What are the trends' implications for China?

  • The total fertility rate (TFR) in China was 1.3 births per woman, which was somewhat higher than the 1.2 in the 2010 and 2000 censuses but still well below the replacement rate of 2.1.
  • Officially abolished in 2016 was China's one-child policy, which had been in place since 1980.
  • However, the UN estimates a 113 million+ decline in population from the 2021 peak to 1.31 billion in 2050.
  • A vicious cycle results when there are fewer individuals working to support dependents but an increase in the number of dependents, which is why China's population fall in prime working age is alarming.
  • In 1987, the percentage of people between the ages of 20 and 59 crossed the 50% mark, and it reached its highest point in 2011 at 61.5%.
  • By 2045, less than 50% of China's population will be of working age when the cycle turns around.
  • Additionally, the population's average (median) age, which was 28.9 years in 2000 and 37.4 years in 2020, is predicted to increase to 50.7 years by 2050.

What steps has India made to control its population?

  • In the 1950s, India became one of the first developing nations to establish a state-sponsored family planning programme.
  • In 1952, a population policy committee was created.
  • A Central Family Planning Board was established in 1956, with sterilising as its main objective.
  • India's government unveiled its first national population policy in 1976.
  • India's National Population Policy of 2000 aimed to stabilise its population.
  • By 2045, the Policy hopes to have a steady population.
  • One of its immediate goals is to provide integrated service delivery for fundamental reproductive and child health care and to address unmet needs for contraceptives, health care facilities, and manpower.
  • An extensive, multi-round survey known as the National Family Health Survey (NFHS) was carried out in a representative sample of Indian households.

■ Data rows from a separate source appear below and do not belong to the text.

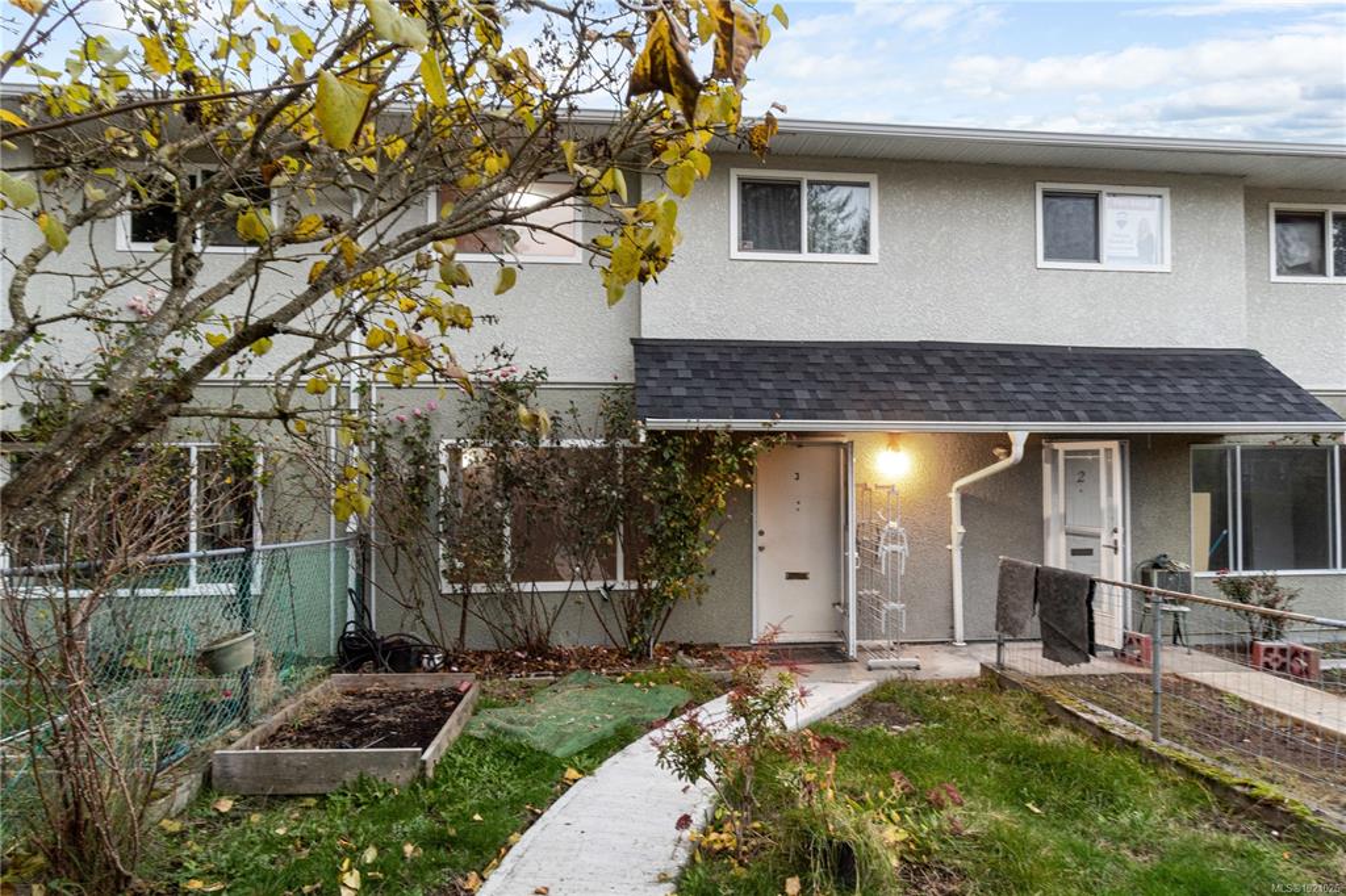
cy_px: 448
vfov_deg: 63.2
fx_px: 729
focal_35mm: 20
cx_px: 673
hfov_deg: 85.4
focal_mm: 13
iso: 400
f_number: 11
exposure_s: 1/3
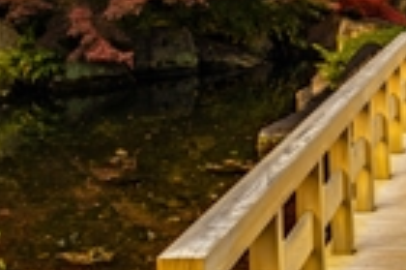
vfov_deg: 12.6
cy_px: 42
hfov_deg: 17.9
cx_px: 516
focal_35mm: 107
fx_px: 1210
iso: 200
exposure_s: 1/125
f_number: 6.3
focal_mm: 25
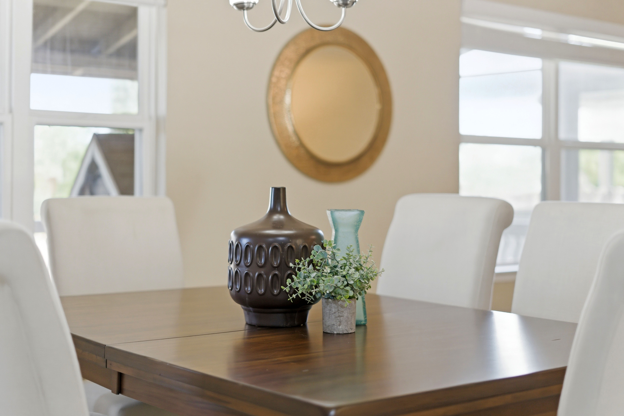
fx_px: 867
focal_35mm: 50
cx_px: 312
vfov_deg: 27.0
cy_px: 208
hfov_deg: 39.6
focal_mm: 50
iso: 320
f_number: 2
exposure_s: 1/125
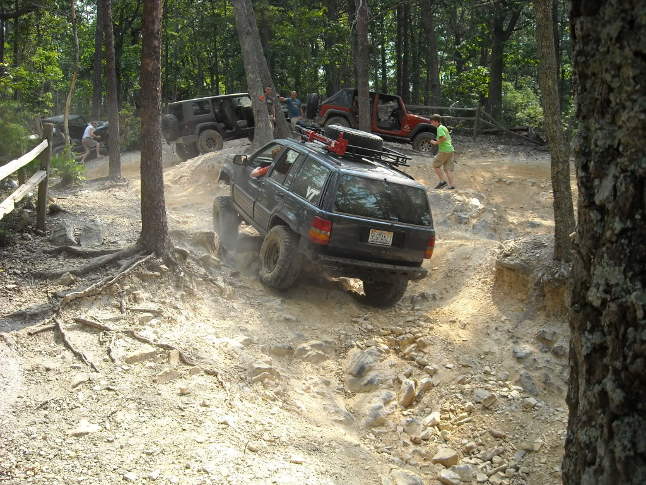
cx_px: 323
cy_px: 242
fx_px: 653
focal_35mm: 35
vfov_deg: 40.7
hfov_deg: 52.6
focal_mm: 5.7
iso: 64
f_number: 2.8
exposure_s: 1/309
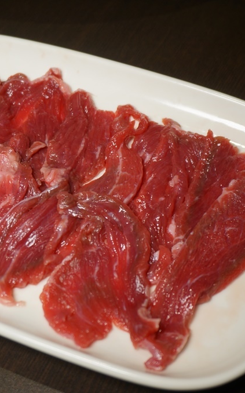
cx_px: 117
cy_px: 196
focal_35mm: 60
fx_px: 642
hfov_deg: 21.6
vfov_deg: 34.0
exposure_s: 1/60
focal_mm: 26
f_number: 4.5
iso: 125
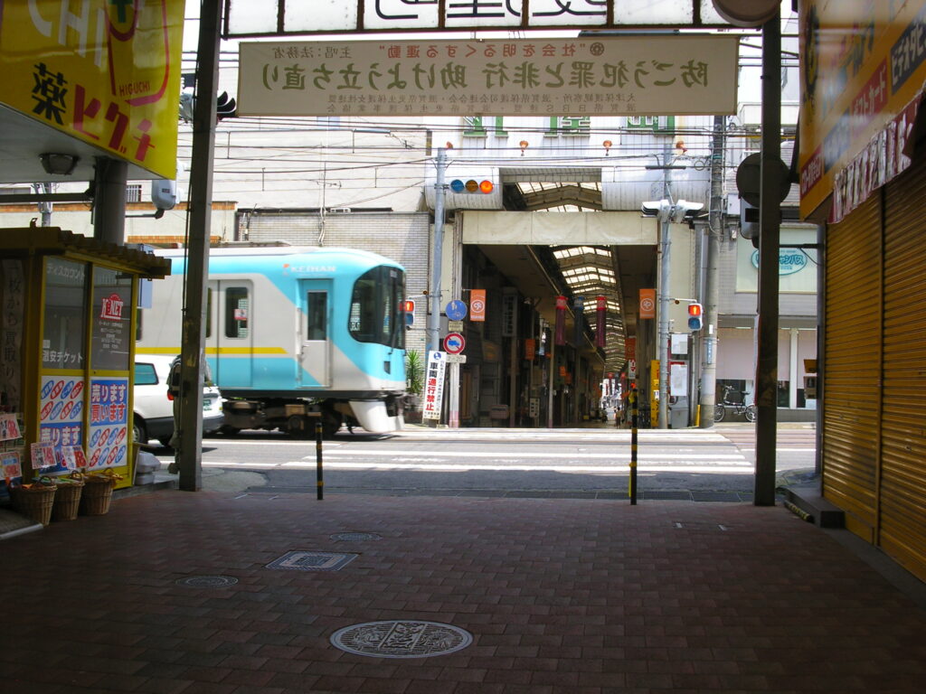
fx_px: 1017
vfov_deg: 37.7
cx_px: 463
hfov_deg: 49.0
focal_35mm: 38
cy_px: 347
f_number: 5.6
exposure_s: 1/180
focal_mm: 7.8
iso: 100
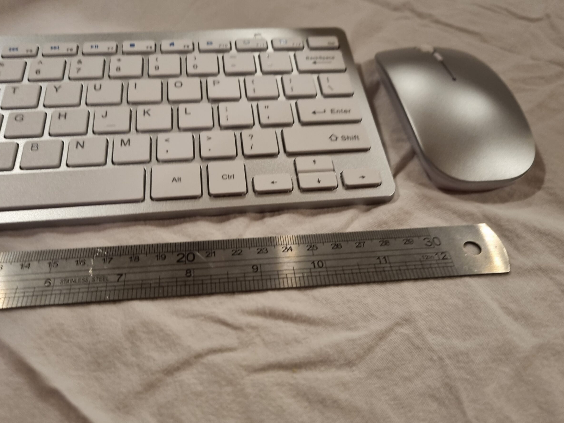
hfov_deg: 63.4
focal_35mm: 28
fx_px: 456
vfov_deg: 49.7
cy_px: 216
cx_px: 282
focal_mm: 5.4
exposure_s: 1/50
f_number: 1.8
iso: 200
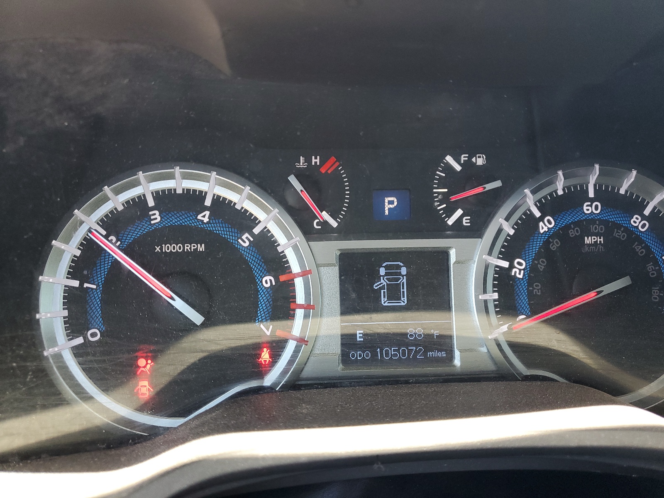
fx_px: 499
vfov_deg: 53.1
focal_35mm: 26
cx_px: 332
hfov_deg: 67.3
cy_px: 249
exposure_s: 1/120
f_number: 1.5
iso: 93
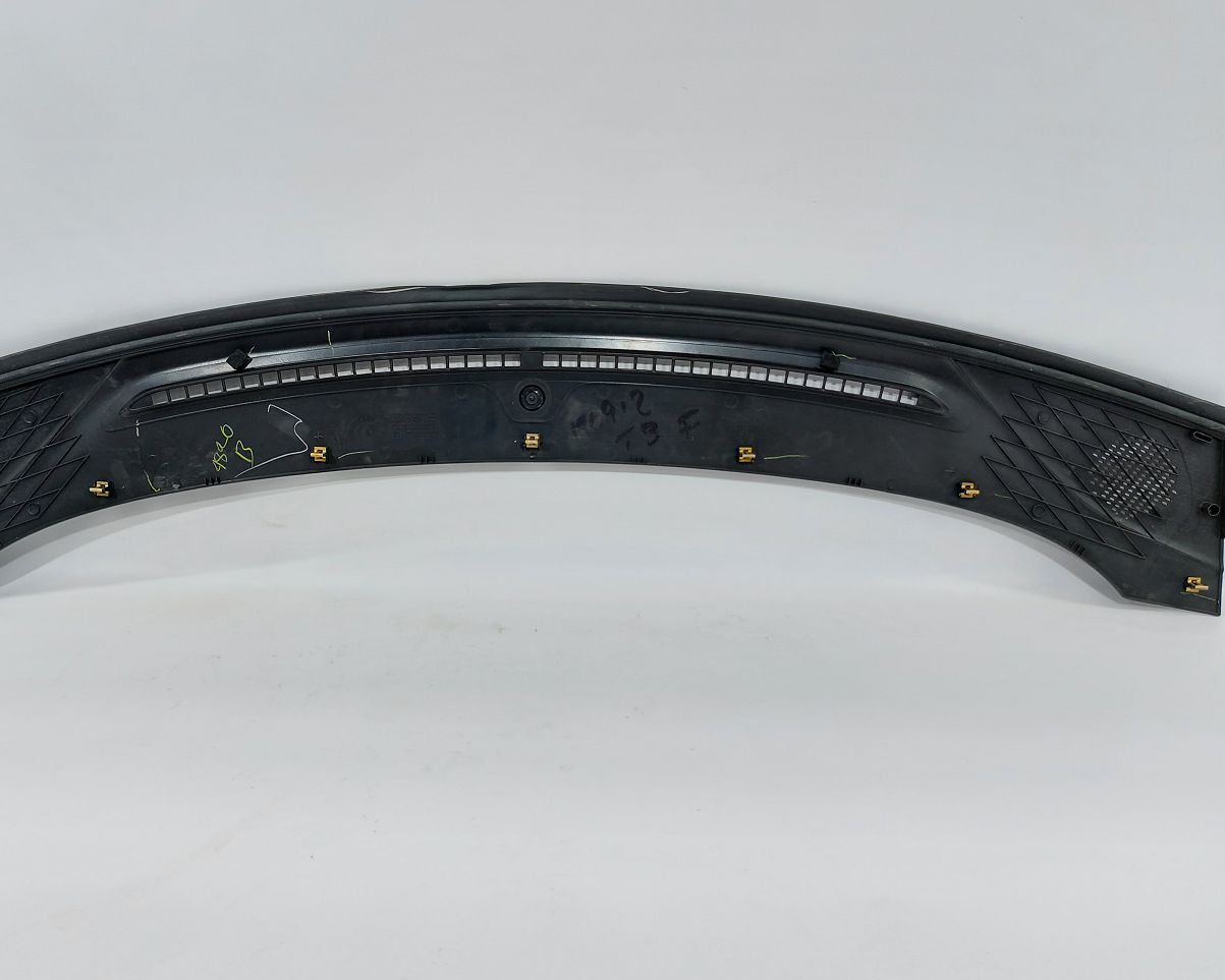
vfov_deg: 53.2
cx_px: 543
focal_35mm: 27
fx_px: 979
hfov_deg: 63.9
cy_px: 479
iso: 64
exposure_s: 1/50
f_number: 1.8
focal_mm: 5.23
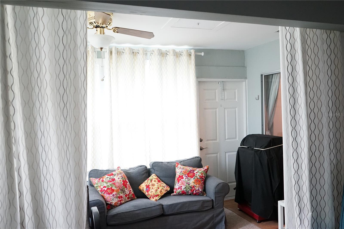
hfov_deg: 65.5
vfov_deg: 46.4
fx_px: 267
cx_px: 172
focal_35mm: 28
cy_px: 114
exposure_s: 1/60
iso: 5000
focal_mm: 28
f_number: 5.6
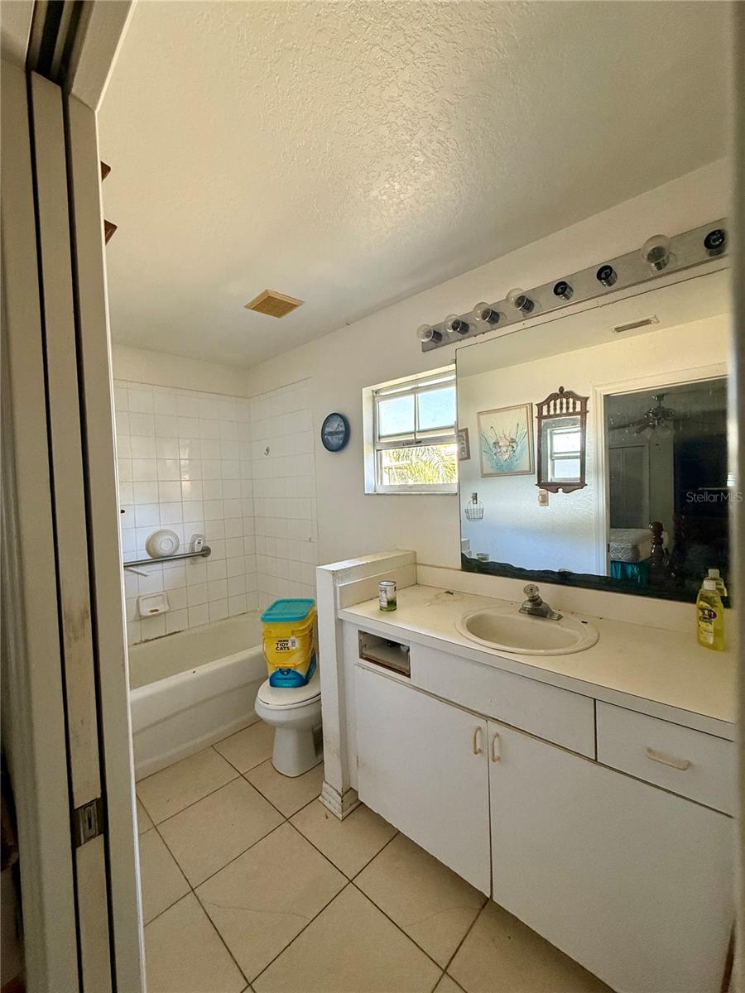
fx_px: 402
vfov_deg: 102.1
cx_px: 372
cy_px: 496
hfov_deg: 85.7
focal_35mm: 14
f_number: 2.2
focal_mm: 2.22
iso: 320
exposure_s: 1/99
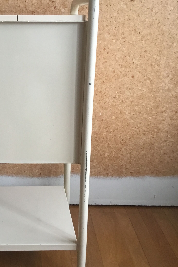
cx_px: 30
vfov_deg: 41.0
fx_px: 356
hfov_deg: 27.4
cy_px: 109
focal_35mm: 48
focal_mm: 3.3
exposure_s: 1/33
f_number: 2.4
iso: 100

NFHS has two distinct objectives:

  • to offer vital information on family welfare and health needed for policy and programme objectives.
  • to inform people about significant new health and family welfare challenges.
  • The Ministry of Education established a Population Education Program with effect from 1980 after realising the potential of education in addressing the issues caused by the population growth rate.
  • A central sector programme called the Population Education programme aims to integrate Population Education into the official educational system.
  • It was created in conjunction with the United Nations Funds for Population Activities (UNFPA) and with the Ministry of Health and Family Welfare's active participation.

Way Forward

  • Given that the proportion of its working-age people in the total population just reached 50% in 2007 and will peak at 57% by the middle of the 2030s, India has a chance to benefit from the demographic dividend.
  • However, creating worthwhile employment opportunities for a young population is a requirement for reaping the benefits of demographic dividend.
  • Infrastructure that is appropriate, social welfare programmes that are supportive, and significant investments in high-quality education and healthcare are all necessary for preparation.
  • The only way to guarantee that those already in the 25–64 age range be more productive and earn more money is for them to acquire the necessary skills.
  • Women and girls urgently need new opportunities and skills that are appropriate for their involvement in a $3 trillion economy.